[Dataset entries]
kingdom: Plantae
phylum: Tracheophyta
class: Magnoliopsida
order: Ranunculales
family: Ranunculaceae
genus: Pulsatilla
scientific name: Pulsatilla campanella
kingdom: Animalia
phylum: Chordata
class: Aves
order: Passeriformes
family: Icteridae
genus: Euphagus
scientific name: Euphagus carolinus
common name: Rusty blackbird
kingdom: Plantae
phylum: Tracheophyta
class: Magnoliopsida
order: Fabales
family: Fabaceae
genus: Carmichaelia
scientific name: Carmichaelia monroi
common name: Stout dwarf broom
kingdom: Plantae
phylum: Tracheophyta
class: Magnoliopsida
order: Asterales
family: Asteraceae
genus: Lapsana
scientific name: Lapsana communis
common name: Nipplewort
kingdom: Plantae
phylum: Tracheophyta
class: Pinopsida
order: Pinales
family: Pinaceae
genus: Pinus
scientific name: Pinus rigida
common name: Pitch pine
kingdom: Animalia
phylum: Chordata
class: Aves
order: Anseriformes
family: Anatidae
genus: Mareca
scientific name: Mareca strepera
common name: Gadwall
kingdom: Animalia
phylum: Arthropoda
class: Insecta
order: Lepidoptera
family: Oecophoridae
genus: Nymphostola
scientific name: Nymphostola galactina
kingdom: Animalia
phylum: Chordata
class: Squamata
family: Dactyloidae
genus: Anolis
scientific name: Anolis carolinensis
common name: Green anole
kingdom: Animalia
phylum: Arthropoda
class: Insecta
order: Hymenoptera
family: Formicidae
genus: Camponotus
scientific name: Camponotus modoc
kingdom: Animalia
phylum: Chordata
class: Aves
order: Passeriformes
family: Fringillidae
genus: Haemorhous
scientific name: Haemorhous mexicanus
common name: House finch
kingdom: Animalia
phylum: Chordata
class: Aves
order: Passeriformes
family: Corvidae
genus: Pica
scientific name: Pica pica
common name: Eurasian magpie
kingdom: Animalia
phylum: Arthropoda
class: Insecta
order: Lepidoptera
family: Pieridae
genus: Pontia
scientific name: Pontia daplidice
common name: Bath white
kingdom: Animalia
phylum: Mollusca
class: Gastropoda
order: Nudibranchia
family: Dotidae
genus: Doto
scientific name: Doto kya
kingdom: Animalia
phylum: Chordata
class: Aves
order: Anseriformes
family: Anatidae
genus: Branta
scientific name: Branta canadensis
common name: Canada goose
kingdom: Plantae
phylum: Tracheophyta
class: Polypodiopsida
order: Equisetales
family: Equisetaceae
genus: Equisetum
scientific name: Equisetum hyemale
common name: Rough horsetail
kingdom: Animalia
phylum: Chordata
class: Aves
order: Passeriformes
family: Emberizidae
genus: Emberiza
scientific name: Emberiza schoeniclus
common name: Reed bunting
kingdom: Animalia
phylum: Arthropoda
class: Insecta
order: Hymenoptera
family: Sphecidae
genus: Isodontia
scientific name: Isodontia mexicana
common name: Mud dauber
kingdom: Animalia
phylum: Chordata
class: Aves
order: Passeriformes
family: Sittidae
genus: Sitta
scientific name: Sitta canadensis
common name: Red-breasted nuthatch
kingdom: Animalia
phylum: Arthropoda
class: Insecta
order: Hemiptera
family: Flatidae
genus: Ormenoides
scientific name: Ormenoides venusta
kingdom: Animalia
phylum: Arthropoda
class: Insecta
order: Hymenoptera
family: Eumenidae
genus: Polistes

YOUR INSTRUCTIONS — Copy every line of the records above without changing anything.

ANSWER TO THE TASK —
kingdom: Plantae
phylum: Tracheophyta
class: Magnoliopsida
order: Ranunculales
family: Ranunculaceae
genus: Pulsatilla
scientific name: Pulsatilla campanella
kingdom: Animalia
phylum: Chordata
class: Aves
order: Passeriformes
family: Icteridae
genus: Euphagus
scientific name: Euphagus carolinus
common name: Rusty blackbird
kingdom: Plantae
phylum: Tracheophyta
class: Magnoliopsida
order: Fabales
family: Fabaceae
genus: Carmichaelia
scientific name: Carmichaelia monroi
common name: Stout dwarf broom
kingdom: Plantae
phylum: Tracheophyta
class: Magnoliopsida
order: Asterales
family: Asteraceae
genus: Lapsana
scientific name: Lapsana communis
common name: Nipplewort
kingdom: Plantae
phylum: Tracheophyta
class: Pinopsida
order: Pinales
family: Pinaceae
genus: Pinus
scientific name: Pinus rigida
common name: Pitch pine
kingdom: Animalia
phylum: Chordata
class: Aves
order: Anseriformes
family: Anatidae
genus: Mareca
scientific name: Mareca strepera
common name: Gadwall
kingdom: Animalia
phylum: Arthropoda
class: Insecta
order: Lepidoptera
family: Oecophoridae
genus: Nymphostola
scientific name: Nymphostola galactina
kingdom: Animalia
phylum: Chordata
class: Squamata
family: Dactyloidae
genus: Anolis
scientific name: Anolis carolinensis
common name: Green anole
kingdom: Animalia
phylum: Arthropoda
class: Insecta
order: Hymenoptera
family: Formicidae
genus: Camponotus
scientific name: Camponotus modoc
kingdom: Animalia
phylum: Chordata
class: Aves
order: Passeriformes
family: Fringillidae
genus: Haemorhous
scientific name: Haemorhous mexicanus
common name: House finch
kingdom: Animalia
phylum: Chordata
class: Aves
order: Passeriformes
family: Corvidae
genus: Pica
scientific name: Pica pica
common name: Eurasian magpie
kingdom: Animalia
phylum: Arthropoda
class: Insecta
order: Lepidoptera
family: Pieridae
genus: Pontia
scientific name: Pontia daplidice
common name: Bath white
kingdom: Animalia
phylum: Mollusca
class: Gastropoda
order: Nudibranchia
family: Dotidae
genus: Doto
scientific name: Doto kya
kingdom: Animalia
phylum: Chordata
class: Aves
order: Anseriformes
family: Anatidae
genus: Branta
scientific name: Branta canadensis
common name: Canada goose
kingdom: Plantae
phylum: Tracheophyta
class: Polypodiopsida
order: Equisetales
family: Equisetaceae
genus: Equisetum
scientific name: Equisetum hyemale
common name: Rough horsetail
kingdom: Animalia
phylum: Chordata
class: Aves
order: Passeriformes
family: Emberizidae
genus: Emberiza
scientific name: Emberiza schoeniclus
common name: Reed bunting
kingdom: Animalia
phylum: Arthropoda
class: Insecta
order: Hymenoptera
family: Sphecidae
genus: Isodontia
scientific name: Isodontia mexicana
common name: Mud dauber
kingdom: Animalia
phylum: Chordata
class: Aves
order: Passeriformes
family: Sittidae
genus: Sitta
scientific name: Sitta canadensis
common name: Red-breasted nuthatch
kingdom: Animalia
phylum: Arthropoda
class: Insecta
order: Hemiptera
family: Flatidae
genus: Ormenoides
scientific name: Ormenoides venusta
kingdom: Animalia
phylum: Arthropoda
class: Insecta
order: Hymenoptera
family: Eumenidae
genus: Polistes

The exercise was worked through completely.